### YOUR OBJECTIVE:
Whenever the word "space" appears in a line of the data below, copy that line.

### RECORDS TO PROCESS:

************

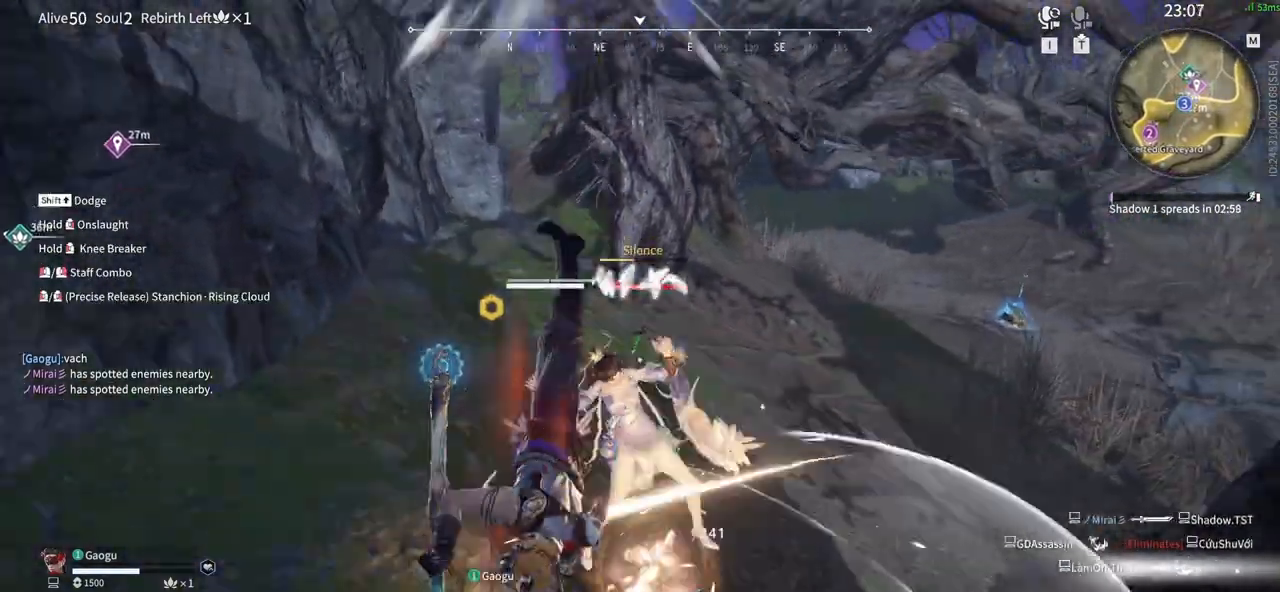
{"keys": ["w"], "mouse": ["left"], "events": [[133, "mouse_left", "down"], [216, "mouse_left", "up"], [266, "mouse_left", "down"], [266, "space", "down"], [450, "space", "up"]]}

************

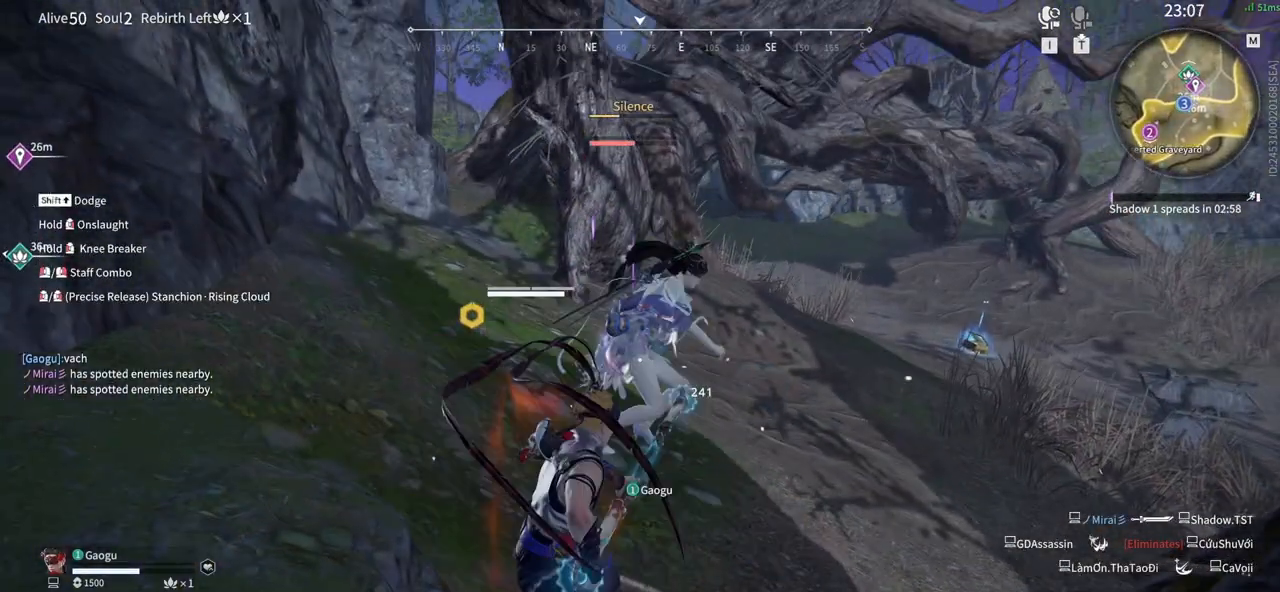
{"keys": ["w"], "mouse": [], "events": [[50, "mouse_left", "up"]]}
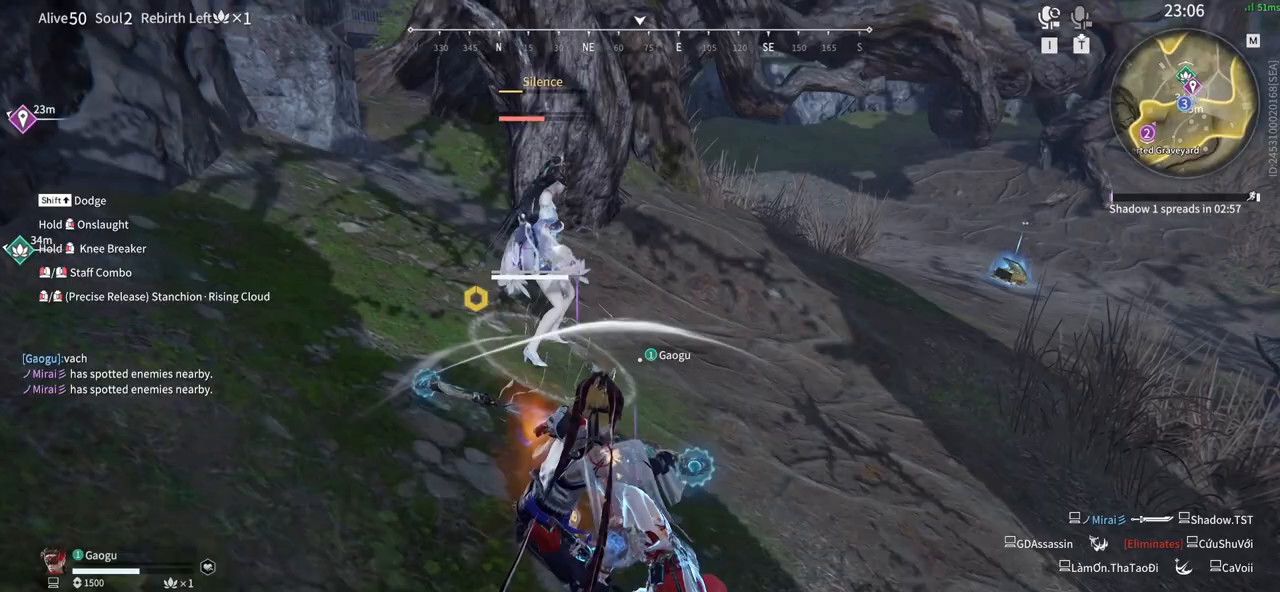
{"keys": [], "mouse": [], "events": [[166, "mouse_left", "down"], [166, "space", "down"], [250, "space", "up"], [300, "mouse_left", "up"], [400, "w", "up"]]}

************

### EXERCISE RESULT:
{"keys": ["w"], "mouse": ["left"], "events": [[133, "mouse_left", "down"], [216, "mouse_left", "up"], [266, "mouse_left", "down"], [266, "space", "down"], [450, "space", "up"]]}
{"keys": [], "mouse": [], "events": [[166, "mouse_left", "down"], [166, "space", "down"], [250, "space", "up"], [300, "mouse_left", "up"], [400, "w", "up"]]}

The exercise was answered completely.